■ **Consigne**
Poursuivez l'entretien avec André Manoukian sur l'album Les pianos de Gainsbourg, présenté plus bas, à la suite de sa dernière phrase.

Morgane Las Dit Peisson : Votre nouvel album, Les pianos de Gainsbourg, vient de sortir…

André Manoukian : J’ai beau être quelqu’un d’assez cool, chaque sortie d’album a son « cérémonial » qui s’accompagne d’une petite dose de trac et de stress. On pourrait croire qu’on finit par s’habituer mais sortir un album n’a rien de naturel ! (rires) Et puis, à chaque fois, l’histoire est différente. Cette fois-ci, ça a mobilisé 6 chanteuses qui se sont toutes énormément investies, et surtout, je reprends Gainsbourg, le maestro ! (rires) C’est un peu un événement, mais c’est surtout quitte ou double ! Il y a un enjeu, des pressions, des attentes… Je ne vais pas vous mentir, j’ai eu un peu le trac parce que je savais que je n’avais pas le droit à l’erreur ! Maintenant ça va mieux, les premiers retours sont bons, l’album est 3ème des ventes chez Amazon, les plateformes le mettent en avant donc je me sens rassuré, je n’ai pas dû faire trop de bêtises ! (rires) En temps normal, j’essaie de ne pas trop me confronter à tout ça mais dans le cas présent, il y avait trop de gens impliqués pour que je puisse en rester détaché, je me sens un peu responsable.

■ **Segment de données**
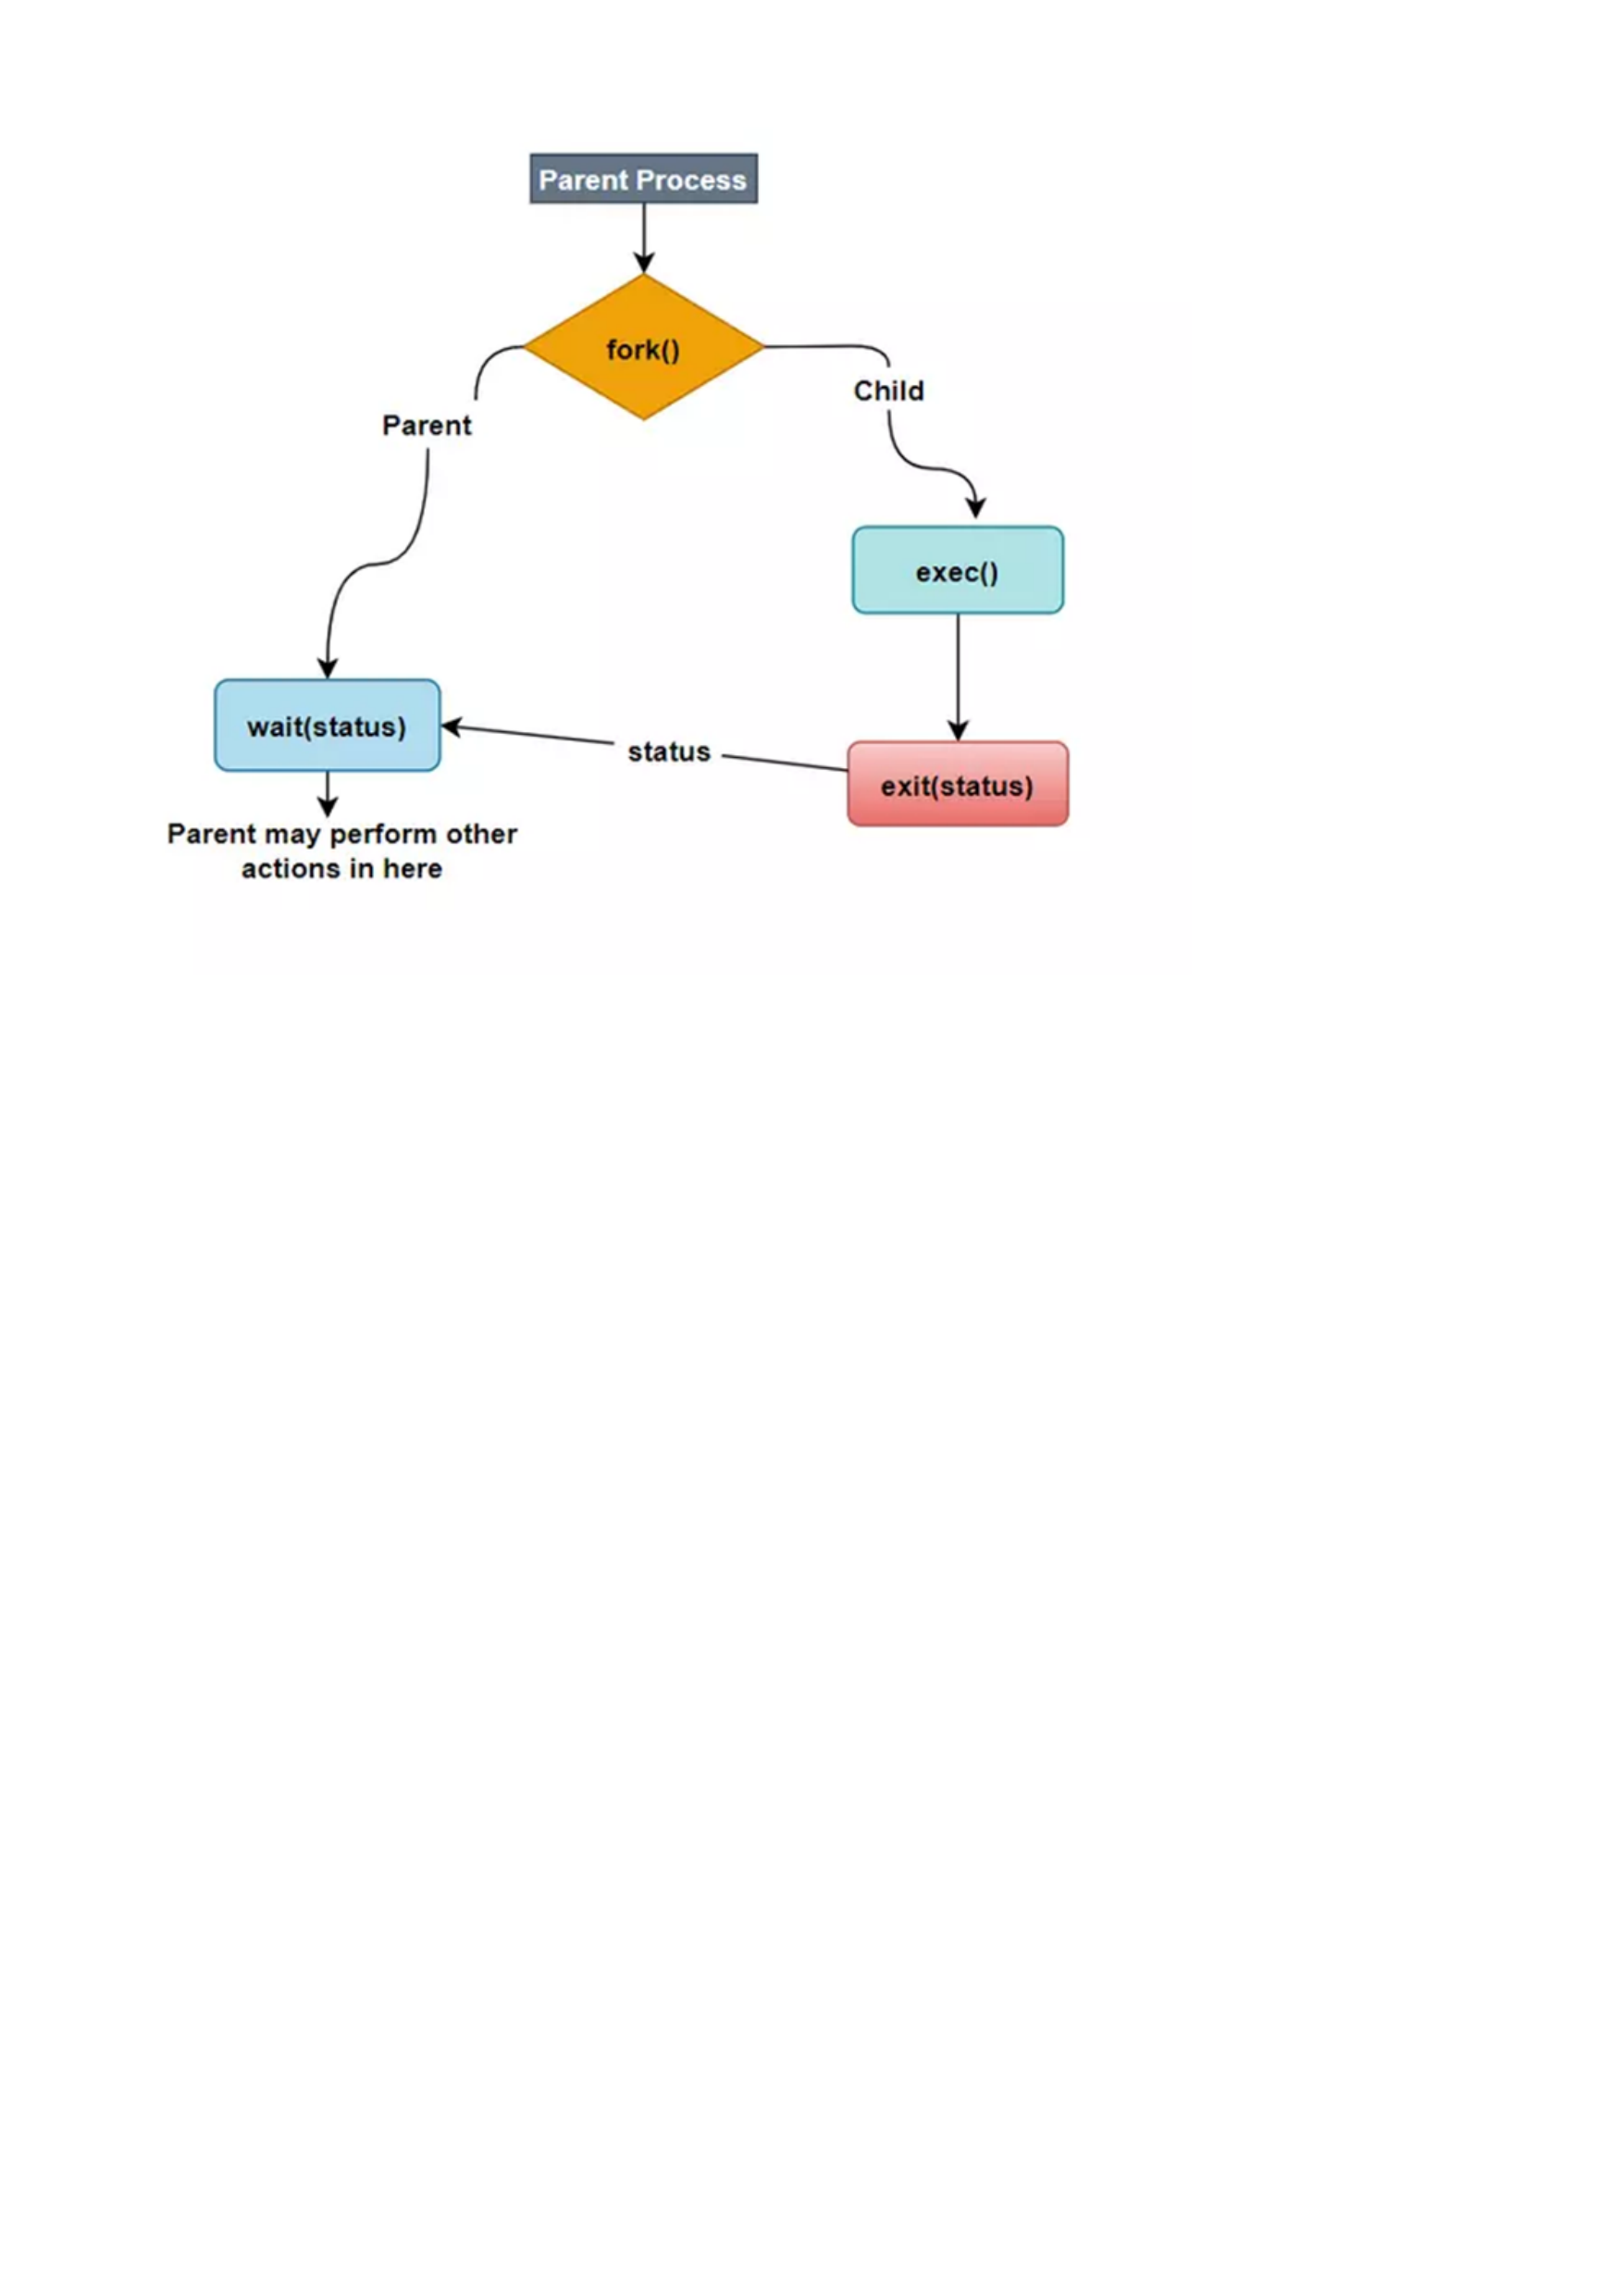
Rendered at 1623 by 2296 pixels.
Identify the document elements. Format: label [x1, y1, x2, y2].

picture [109, 109, 1193, 975]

■ **Résultat**
Un album conçu pendant une période particulière…

Oui, le dispositif a été un petit peu lourd cette fois-ci au niveau de l’organisation mais plus parce que, quand vous avez des invitées comme Isabelle Adjani et Melody Gardot, ça ne se fait pas au coin d’un comptoir ! (rires) J’ai dû leur exposer le projet, les convaincre, les séduire, aller les chercher… Je voulais qu’elles se sentent bien, qu’elles soient heureuses de participer à ce projet car chanter du Gainsbourg était pour elles aussi une grande responsabilité. Pourtant, bizarrement, tout s’est fait assez naturellement et simplement. On a juste partagé de la belle musique ensemble, une musique très bien écrite et très bien composée… Il n’y a rien de plus agréable !

Gainsbourg reste un monument encore aujourd’hui…

Complètement ! Quand on s’attaque à son répertoire, il faut être très sûr de soi… Ce qui m’a aidé, c’est que c’est le label Blue Note qui est venu me chercher pour ce projet en me demandant de le travailler façon jazz. J’ai l’habitude de ce genre de mission donc je suis à l’aise dans cet exercice et j’irais même plus loin, c’est le principe même du jazz : rejouer des standards, des classiques, des grandes chansons du répertoire de Broadway et des tubes populaires pour les revisiter. Le boulot du jazzman, c’est de réinventer et de s’approprier la musique. Par contre, il ne faut pas reprendre un morceau juste pour le principe, il faut lui apporter quelque chose mais sans le trahir… Il ne s’agissait pas d’inventer un Gainsbourg version 2020 mais de revoir, humblement, le Gainsbourg de la première période, celle qu’il a appelée sa période bleue.

 

Jazz ou piano-bar ?

C’est vrai qu’on reste dans le jazz mais avec une esthétique singulière, celle du piano-bar, c’est à dire un style presque entre la muzak et la grande musique de jazz ! Vous marchez sur une ligne de crête entre Charly Oleg d’un côté et Bill Evans de l’autre alors il faut faire très attention ! (rires) Ça n’a pas l’air, mais c’est assez délicat et subtil d’être pianiste de piano-bar… Heureusement, avec des morceaux de la qualité de La javanaise, Sous le soleil exactement ou encore Ce mortel ennui, il y a peu de risques de faire un faux pas.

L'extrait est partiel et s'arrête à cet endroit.